━━━━━ Fragmento de origen ━━━━━
EE UU emprendió una guerra sin
estrategia y luego descuidó, a causa de Irak, sus compromisos con los afganos
Ignorante de la historia, EE
UU se lanzó sobre Afganistán con la obcecación que da la venganza y sin la
frialdad que precisa una buena estrategia. Washington no se planteó la
existencia de lecciones aprendidas, algunas tan recientes como la de la Unión
Soviética y otras más antiguas, como los tres intentos fallidos del imperio
británico —entre 1839 y 1919— por subyugar a los afganos. Su futura salida del
país asiático, se adelante o no, se presenta ahora con el amargo sabor de un
nuevo fracaso sin resultados tangibles ni herencias provechosas.
La URSS cavó en Afganistán la
fosa en la que quedaría enterrada como potencia. Los 15.000 soldados muertos en
combate en los casi 10 años de ocupación soviética (diciembre de 1979 a febrero
de 1989) propinaron al Ejército Rojo un golpe definitivo. Las columnas de
blindados que el 15 de febrero de 1989 cruzaron la frontera de vuelta a casa
desfilaron por carreteras y caminos a cuyos lados quedaban, como testigos del
aquelarre, los esqueletos de centenares de tanques calcinados.
En
plena guerra fría, incluso antes de la invasión soviética, EE UU había apoyado
la sublevación de los islamistas como fórmula para frenar la influencia comunista
en aquellos caóticos años afganos de finales de la década de los 70. Tras la
ocupación y, en especial tras la llegada de Ronald Reagan a la Casa Blanca, en
enero de 1981, se convirtió en su principal soporte. No solo les facilitó
armas, información y ayuda económica, sino que fomentó el desembarco masivo en
el vecino Pakistán de Arabia Saudí y sus extremistas islámicos, incluido Osama
bin Laden. Washington halló en el Corán su mejor aliado para vencer la
ideología comunista.
━━━━━
Tarea:
Copia literalmente el pasaje del texto sobre Afganistán que va desde "La URSS cavó" hasta "de tanques calcinados.", ambos incluidos.
━━━━━ Material extraído ━━━━━
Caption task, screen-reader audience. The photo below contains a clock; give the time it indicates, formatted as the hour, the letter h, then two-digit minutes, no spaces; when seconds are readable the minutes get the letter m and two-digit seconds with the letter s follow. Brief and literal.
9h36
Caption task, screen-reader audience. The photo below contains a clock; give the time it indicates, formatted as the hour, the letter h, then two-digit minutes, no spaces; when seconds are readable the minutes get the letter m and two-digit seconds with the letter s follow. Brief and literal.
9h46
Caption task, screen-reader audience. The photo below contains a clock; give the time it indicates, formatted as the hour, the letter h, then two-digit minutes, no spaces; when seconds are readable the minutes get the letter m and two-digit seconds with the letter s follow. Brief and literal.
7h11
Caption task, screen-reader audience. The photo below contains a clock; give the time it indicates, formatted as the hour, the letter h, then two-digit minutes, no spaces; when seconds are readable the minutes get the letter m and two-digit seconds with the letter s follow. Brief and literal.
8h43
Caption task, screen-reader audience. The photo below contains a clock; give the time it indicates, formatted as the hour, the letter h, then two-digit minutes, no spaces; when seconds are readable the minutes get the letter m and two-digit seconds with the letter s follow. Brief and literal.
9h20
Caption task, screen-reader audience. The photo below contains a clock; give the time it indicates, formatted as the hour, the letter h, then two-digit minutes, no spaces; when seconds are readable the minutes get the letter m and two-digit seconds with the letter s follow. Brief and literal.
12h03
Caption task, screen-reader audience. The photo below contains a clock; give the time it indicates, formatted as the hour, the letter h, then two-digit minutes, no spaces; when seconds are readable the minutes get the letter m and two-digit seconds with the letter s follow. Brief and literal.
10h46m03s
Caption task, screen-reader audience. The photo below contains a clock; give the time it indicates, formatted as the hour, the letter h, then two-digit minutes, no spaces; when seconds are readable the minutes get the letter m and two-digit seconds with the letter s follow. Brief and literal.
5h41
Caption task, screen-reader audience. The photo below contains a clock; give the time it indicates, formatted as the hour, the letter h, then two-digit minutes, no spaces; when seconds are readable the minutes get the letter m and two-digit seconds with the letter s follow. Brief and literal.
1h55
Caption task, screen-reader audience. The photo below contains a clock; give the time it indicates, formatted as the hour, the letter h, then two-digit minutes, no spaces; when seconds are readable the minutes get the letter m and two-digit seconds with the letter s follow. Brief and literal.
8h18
━━━━━
━━━━━ Material extraído ━━━━━
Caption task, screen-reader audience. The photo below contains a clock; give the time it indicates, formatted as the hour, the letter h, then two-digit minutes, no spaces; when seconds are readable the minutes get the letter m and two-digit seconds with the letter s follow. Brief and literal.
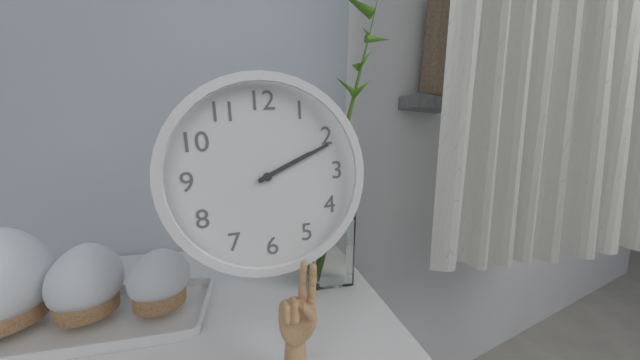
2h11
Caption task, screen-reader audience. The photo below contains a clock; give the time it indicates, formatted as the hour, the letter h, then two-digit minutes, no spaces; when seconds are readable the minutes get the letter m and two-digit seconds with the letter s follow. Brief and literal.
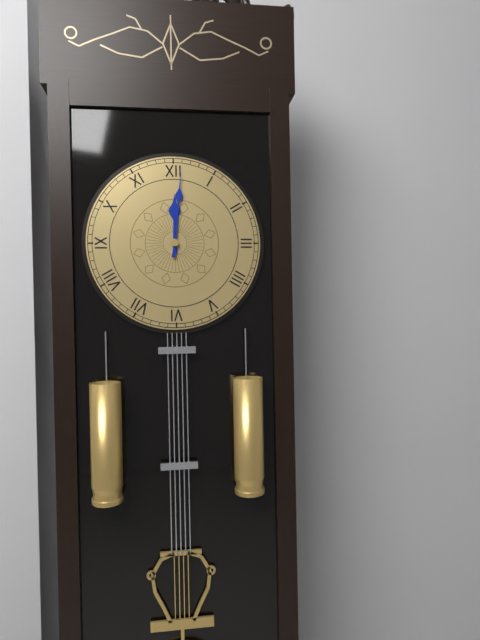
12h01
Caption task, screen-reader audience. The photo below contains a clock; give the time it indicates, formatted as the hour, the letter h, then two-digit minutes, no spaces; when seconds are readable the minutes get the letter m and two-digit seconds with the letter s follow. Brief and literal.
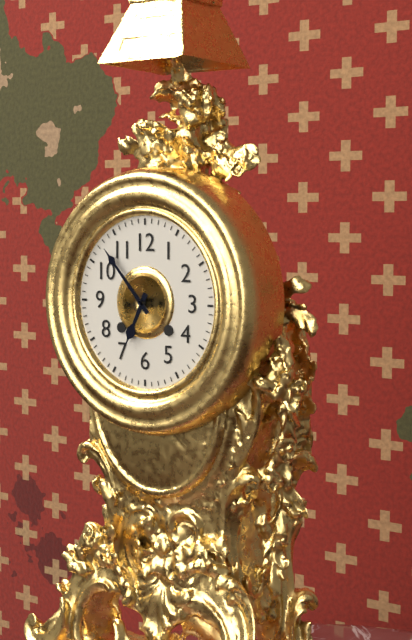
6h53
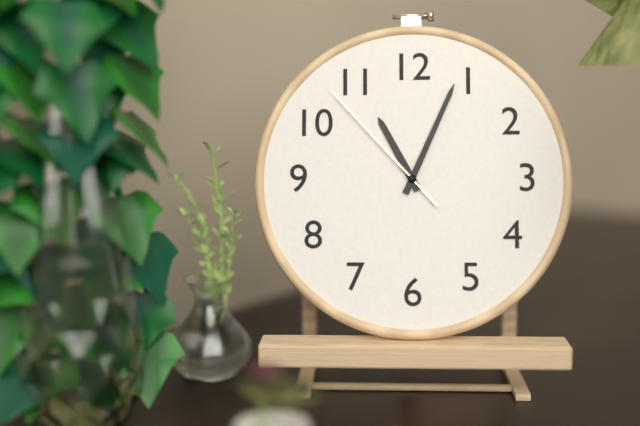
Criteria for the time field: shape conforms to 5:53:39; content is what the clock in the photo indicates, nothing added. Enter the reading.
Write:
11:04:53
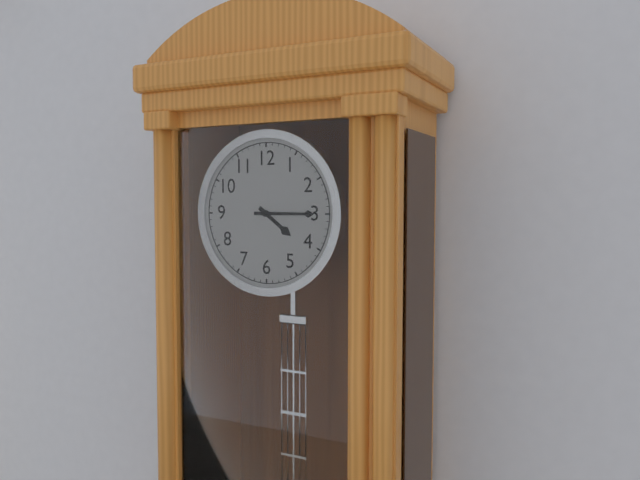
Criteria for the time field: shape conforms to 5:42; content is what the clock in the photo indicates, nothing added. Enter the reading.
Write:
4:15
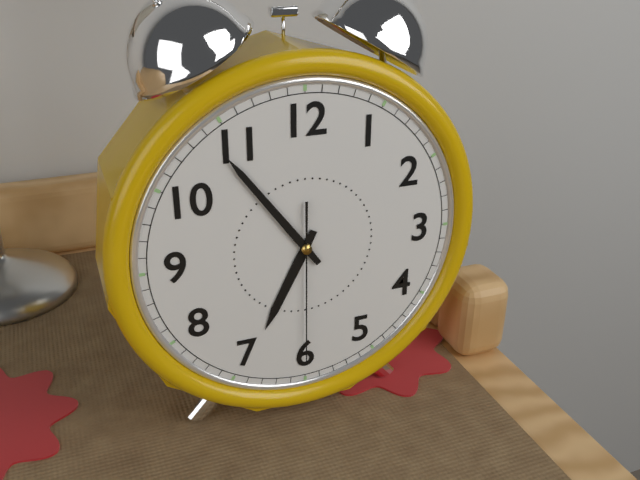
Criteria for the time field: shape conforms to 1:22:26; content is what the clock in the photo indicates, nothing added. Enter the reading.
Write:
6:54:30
━━━━━
Respuesta final:
La URSS cavó en Afganistán la
fosa en la que quedaría enterrada como potencia. Los 15.000 soldados muertos en
combate en los casi 10 años de ocupación soviética (diciembre de 1979 a febrero
de 1989) propinaron al Ejército Rojo un golpe definitivo. Las columnas de
blindados que el 15 de febrero de 1989 cruzaron la frontera de vuelta a casa
desfilaron por carreteras y caminos a cuyos lados quedaban, como testigos del
aquelarre, los esqueletos de centenares de tanques calcinados.